His vision was to position Ulysse Nardin at the high end. He recruited the young watchmaker Ludwig Oechslin who had made an astrolabe wall clock, convincing him to miniaturise it into a watch that would become the first of its kind.
The Astrolabium Galileo Galilei was unveiled in 1985. It had more than 20 complications, showing terrestrial time and solar time, as well as information about eclipses and other celestial bodies. The partnership between Schnyder and Oechslin proved to be the catalyst for the brand’s rebirth. The two would go on to dream up some of the most extraordinary watches ever imagined, and then market them to an increasingly feverish collector community.
The Planetarium Copernicus followed, and then in 1989 and in collaboration with Christophe Claret, they released the world’s first repeating wristwatch with Jaquemarts – small mechanically animated figures that appeared to hammer out the time.

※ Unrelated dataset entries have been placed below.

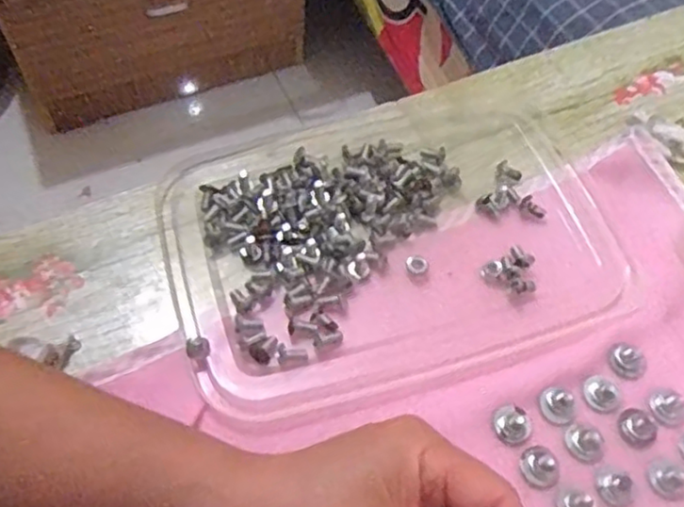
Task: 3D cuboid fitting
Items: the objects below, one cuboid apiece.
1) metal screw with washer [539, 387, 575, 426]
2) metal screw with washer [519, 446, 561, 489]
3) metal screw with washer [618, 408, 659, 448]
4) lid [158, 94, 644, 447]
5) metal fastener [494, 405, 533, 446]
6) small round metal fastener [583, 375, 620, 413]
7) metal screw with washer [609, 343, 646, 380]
[{"bbox_3d":[0.104,0.073,0.323,0.016,0.009,0.017,-40,68,-22],"label":"metal screw with washer"},{"bbox_3d":[0.092,0.097,0.309,0.017,0.011,0.019,-33,66,-20],"label":"metal screw with washer"},{"bbox_3d":[0.141,0.083,0.321,0.015,0.007,0.018,-22,63,-15],"label":"metal screw with washer"},{"bbox_3d":[0.029,-0.008,0.375,0.239,0.018,0.178,-17,61,-12],"label":"lid"},{"bbox_3d":[0.082,0.081,0.320,0.018,0.009,0.018,1,59,-2],"label":"metal fastener"},{"bbox_3d":[0.128,0.068,0.331,0.017,0.004,0.017,1,59,-2],"label":"small round metal fastener"},{"bbox_3d":[0.145,0.054,0.340,0.018,0.004,0.018,1,59,-2],"label":"metal screw with washer"}]

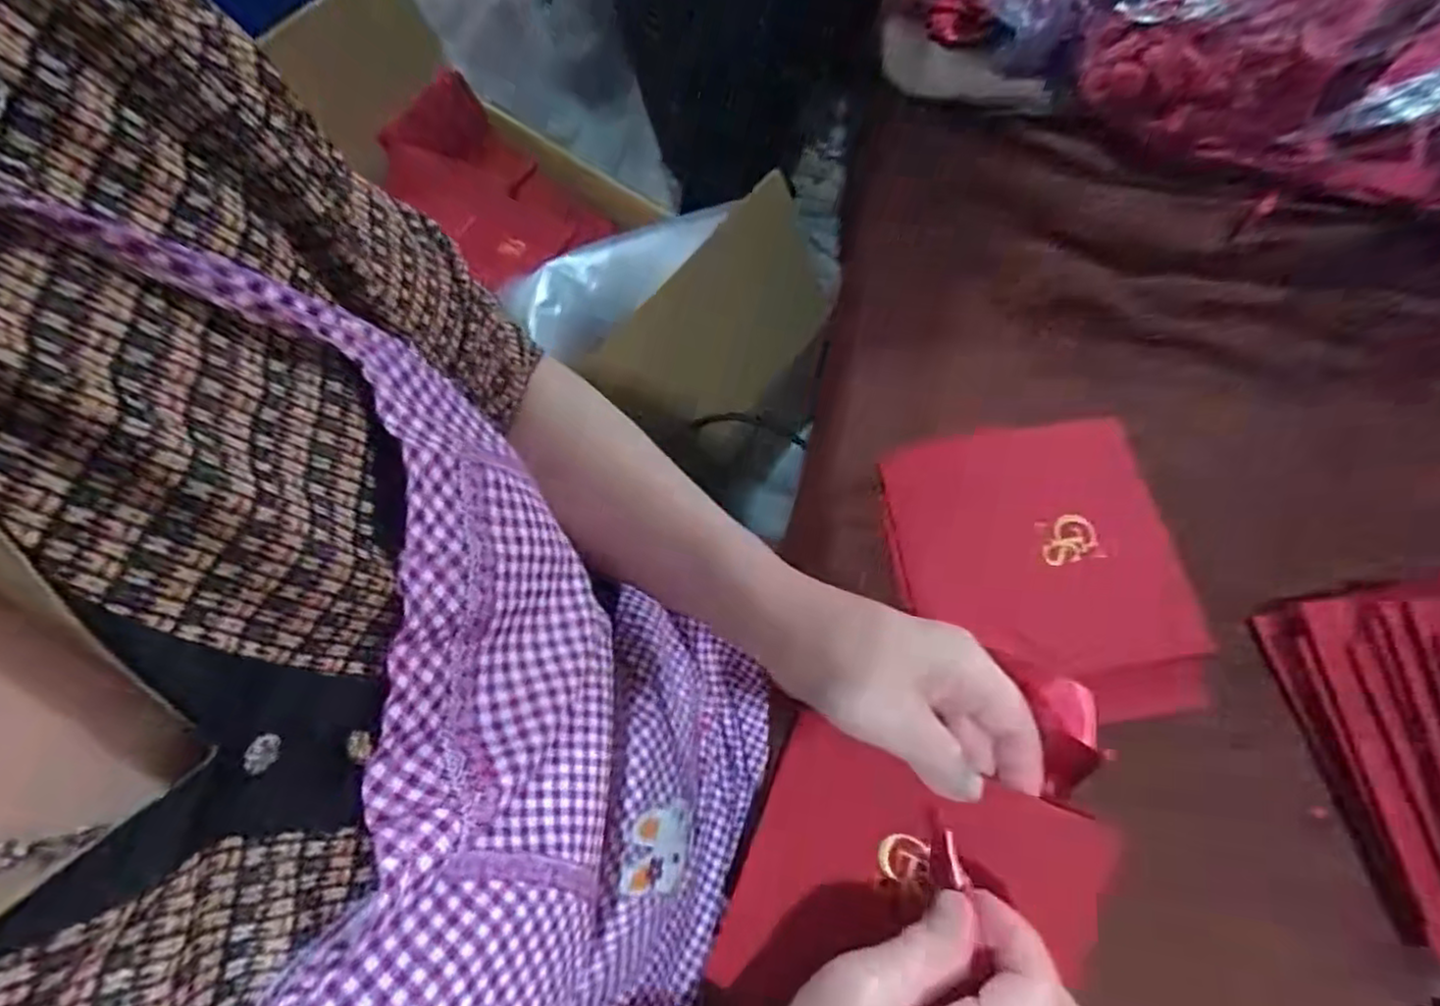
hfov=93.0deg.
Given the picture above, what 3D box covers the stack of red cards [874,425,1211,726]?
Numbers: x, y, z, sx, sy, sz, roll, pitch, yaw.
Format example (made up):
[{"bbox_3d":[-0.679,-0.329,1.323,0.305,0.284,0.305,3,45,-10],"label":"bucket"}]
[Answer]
[{"bbox_3d":[0.171,0.037,0.371,0.131,0.008,0.161,-16,78,14],"label":"stack of red cards"}]

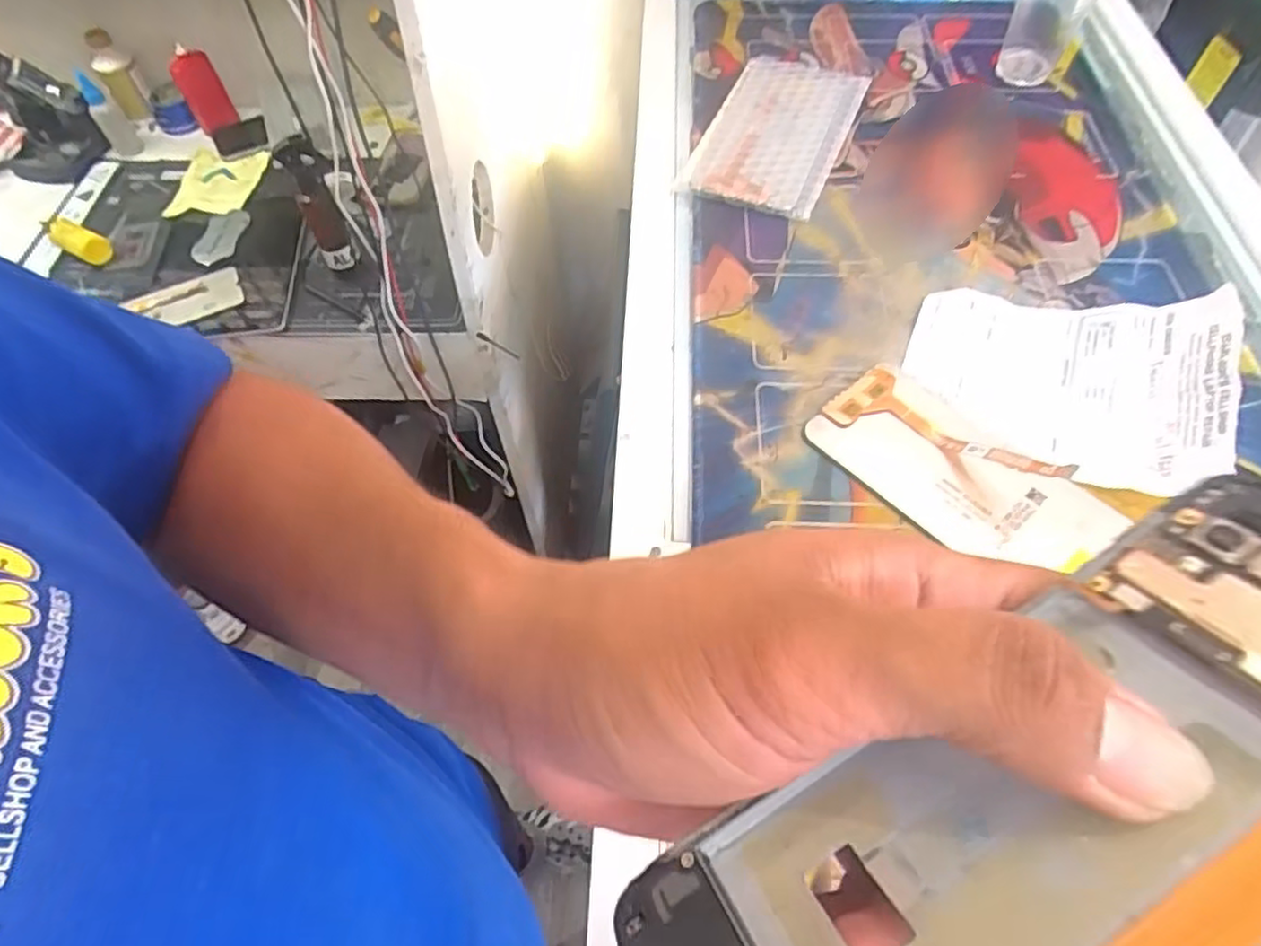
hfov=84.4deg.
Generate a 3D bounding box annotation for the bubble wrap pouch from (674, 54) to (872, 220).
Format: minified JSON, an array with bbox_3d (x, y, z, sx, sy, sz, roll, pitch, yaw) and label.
[{"bbox_3d":[0.104,-0.242,0.482,0.088,0.011,0.172,19,60,13],"label":"bubble wrap pouch"}]

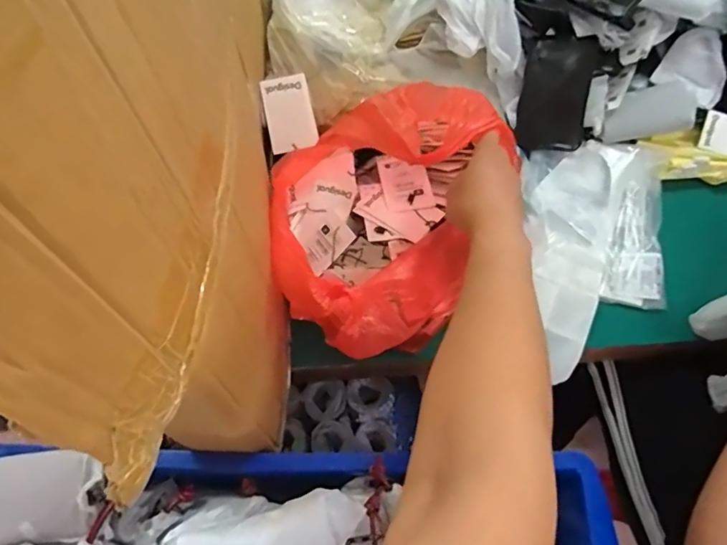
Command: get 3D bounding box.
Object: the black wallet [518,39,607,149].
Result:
[{"bbox_3d":[0.272,-0.248,0.713,0.095,0.150,0.017,17,19,17],"label":"black wallet"}]

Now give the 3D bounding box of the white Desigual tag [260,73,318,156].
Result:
[{"bbox_3d":[-0.096,-0.204,0.657,0.062,0.090,0.004,-14,21,-5],"label":"white Desigual tag"}]

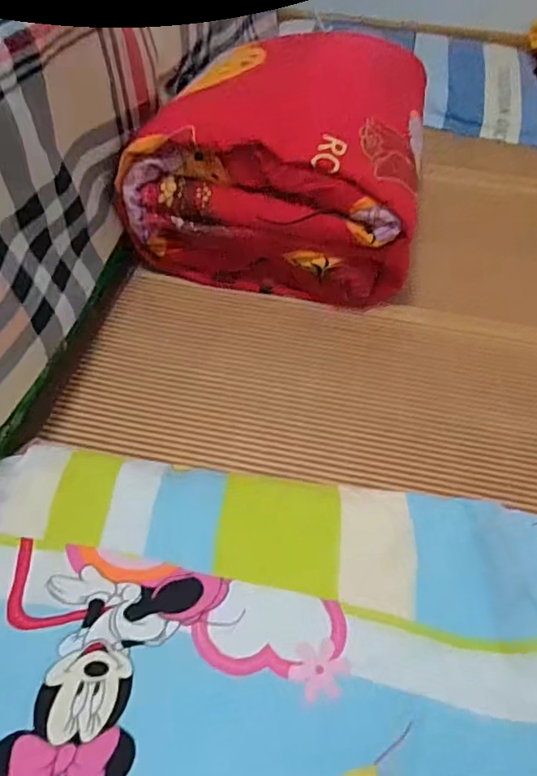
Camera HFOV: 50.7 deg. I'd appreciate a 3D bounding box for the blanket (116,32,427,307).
[{"bbox_3d":[0.045,-0.361,0.906,0.415,0.248,0.417,14,52,8],"label":"blanket"}]

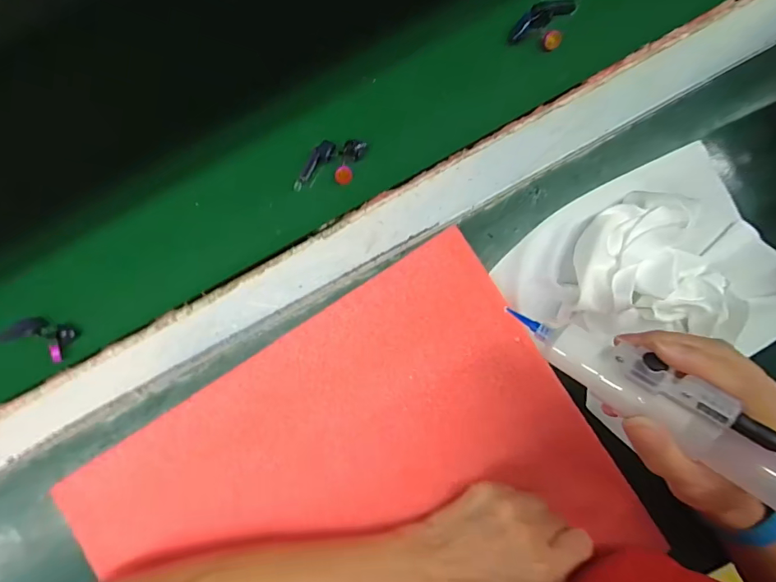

More commercial pieces followed. In 1994, Ulysse Nardin produced the world’s first GMT watch governed by + and – buttons on the side of the case. Two years later, to mark the company’s 150th anniversary, Ulysse Nardin released a groundbreaking perpetual calendar that could be adjusted forwards and backwards through a single crown. On the eve of the Millennium, they would combine the two innovations to produce what has become Ulysse Nardin’s signature combination of complications.
But there was more to come. In 2001, Ulysse Nardin unleashed the Freak, a seven-day carrousel tourbillon with no hands and no crown often referred to as the first piece of horological modern art. Not only did it defy long-held conventions of traditional mechanical watchmaking, it also introduced silicon into the escapement, a sci-fi development that would do more to shape 21st century watchmaking than any other mechanical innovation. Silicon is watchmaking wonderstuff – it requires no lubrication, is resistant to shocks and temperature changes, and can be produced to extreme tolerances.
In 2002, the Genghis Khan became the world’s first carillon Westminster minute repeater tourbillon with Jaquemarts, and a year later came the Sonata, the world’s first alarm GMT watch that could be set 24 hours in advance. In 2006, for the company’s 160th anniversary, Ulysse Nardin introduced the in-house designed and produced automatic movement, Calibre UN-160, which, like the Freak before it, had a silicon escapement.
Schnyder, who continued to live between Switzerland and Kuala Lumpur, died in April 2011, aged 75. No one man saved the Swiss watch industry. But Schnyder is without question one of the horological glitterati whose brilliance shaped the watch industry we know and love today.